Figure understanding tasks
+ + + + +
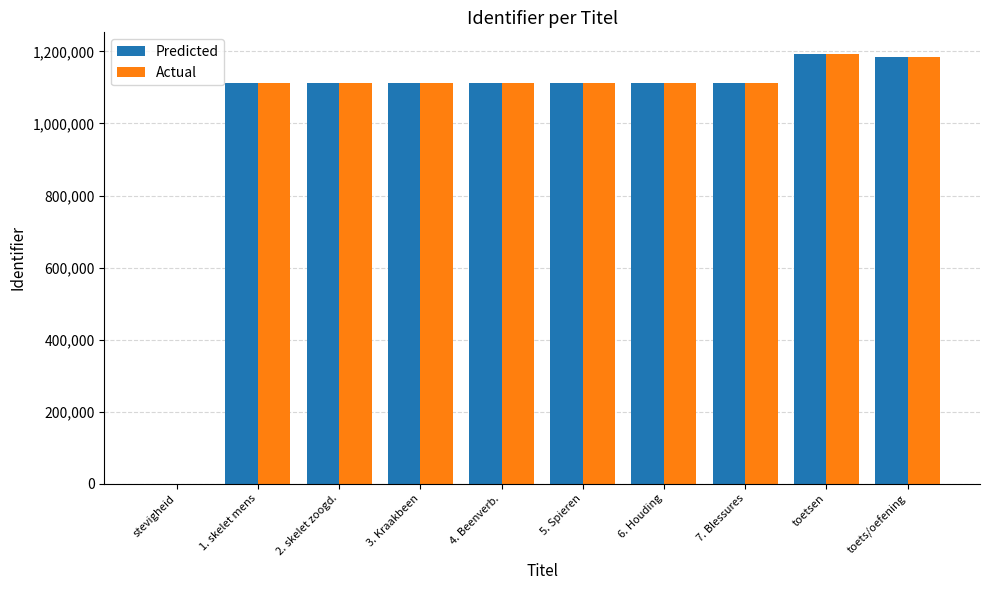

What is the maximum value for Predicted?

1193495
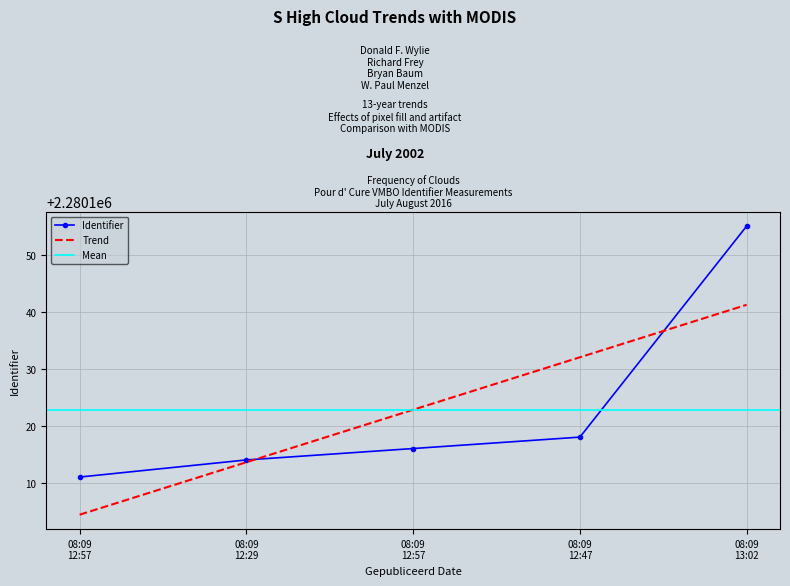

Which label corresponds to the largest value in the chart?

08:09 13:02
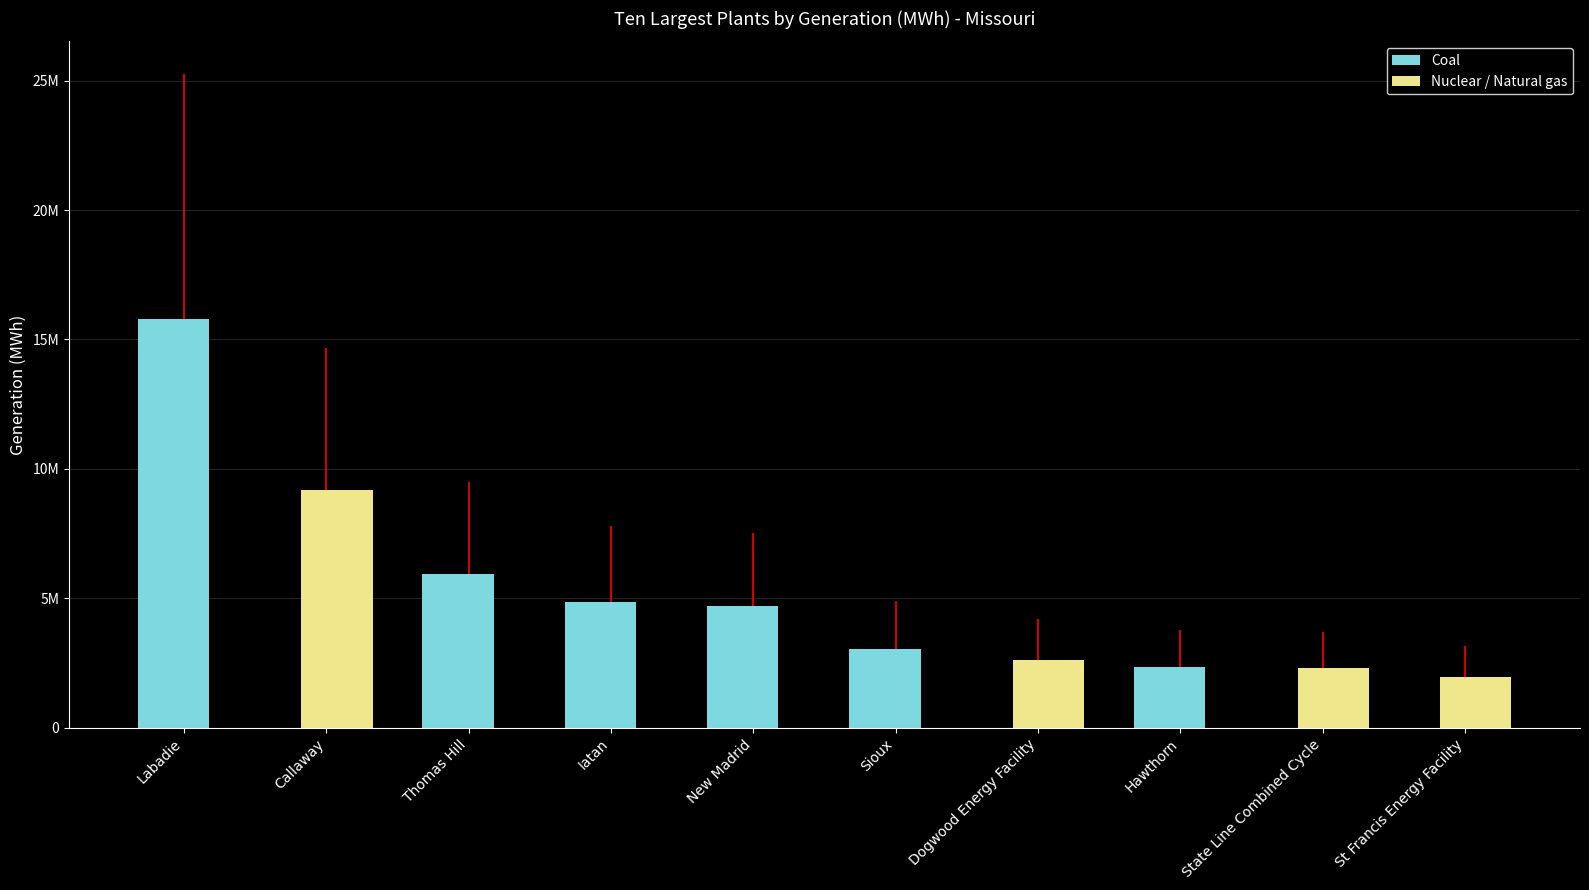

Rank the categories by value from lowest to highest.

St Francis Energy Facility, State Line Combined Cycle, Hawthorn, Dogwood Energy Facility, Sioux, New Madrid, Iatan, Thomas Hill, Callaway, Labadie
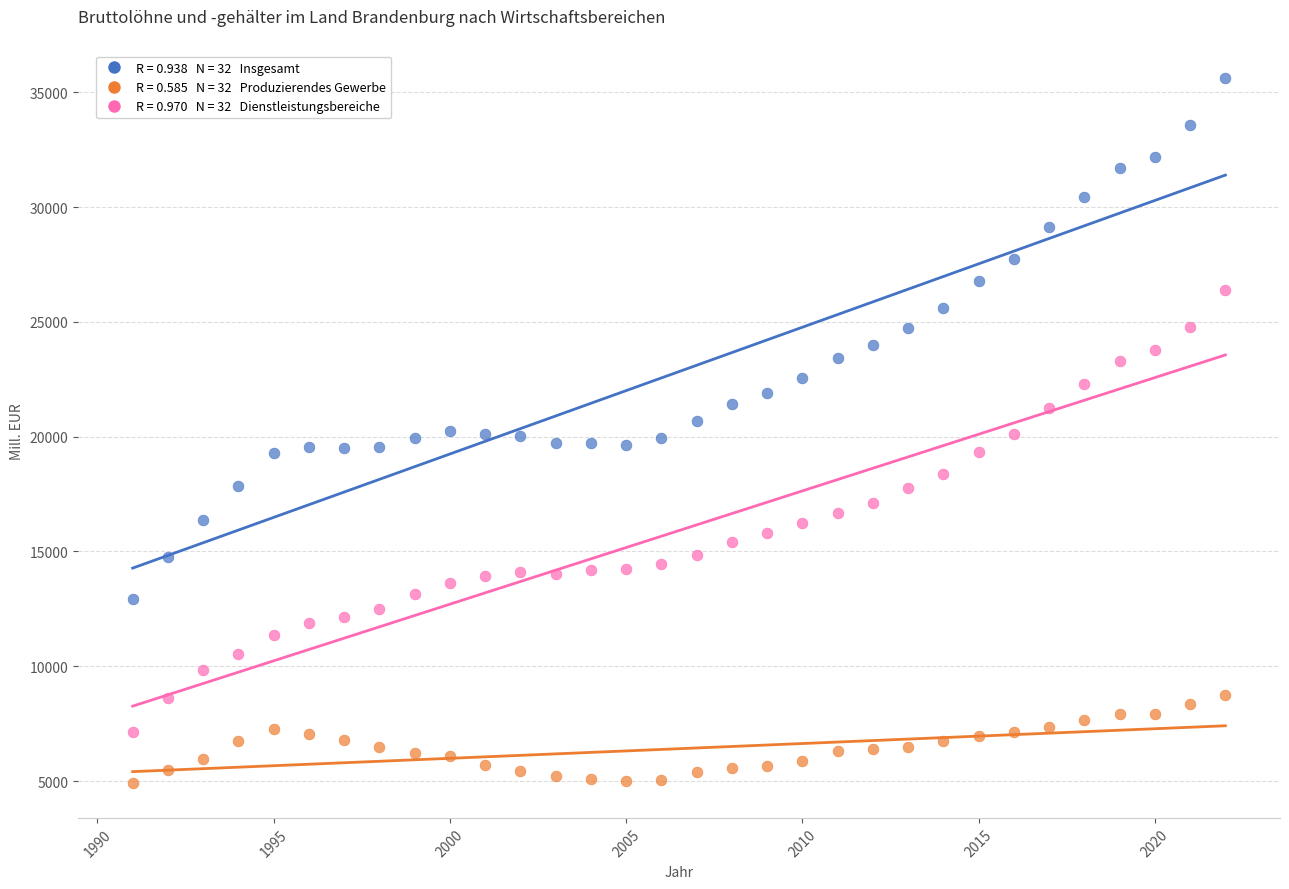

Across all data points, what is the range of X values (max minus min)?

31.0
+ + + + +
**Task directions**.
Pull out the text of every row above word for word, leaving the pictures out.

**Output below**.
What is the maximum value for Predicted?

1193495

Which label corresponds to the largest value in the chart?

08:09 13:02

Rank the categories by value from lowest to highest.

St Francis Energy Facility, State Line Combined Cycle, Hawthorn, Dogwood Energy Facility, Sioux, New Madrid, Iatan, Thomas Hill, Callaway, Labadie

Across all data points, what is the range of X values (max minus min)?

31.0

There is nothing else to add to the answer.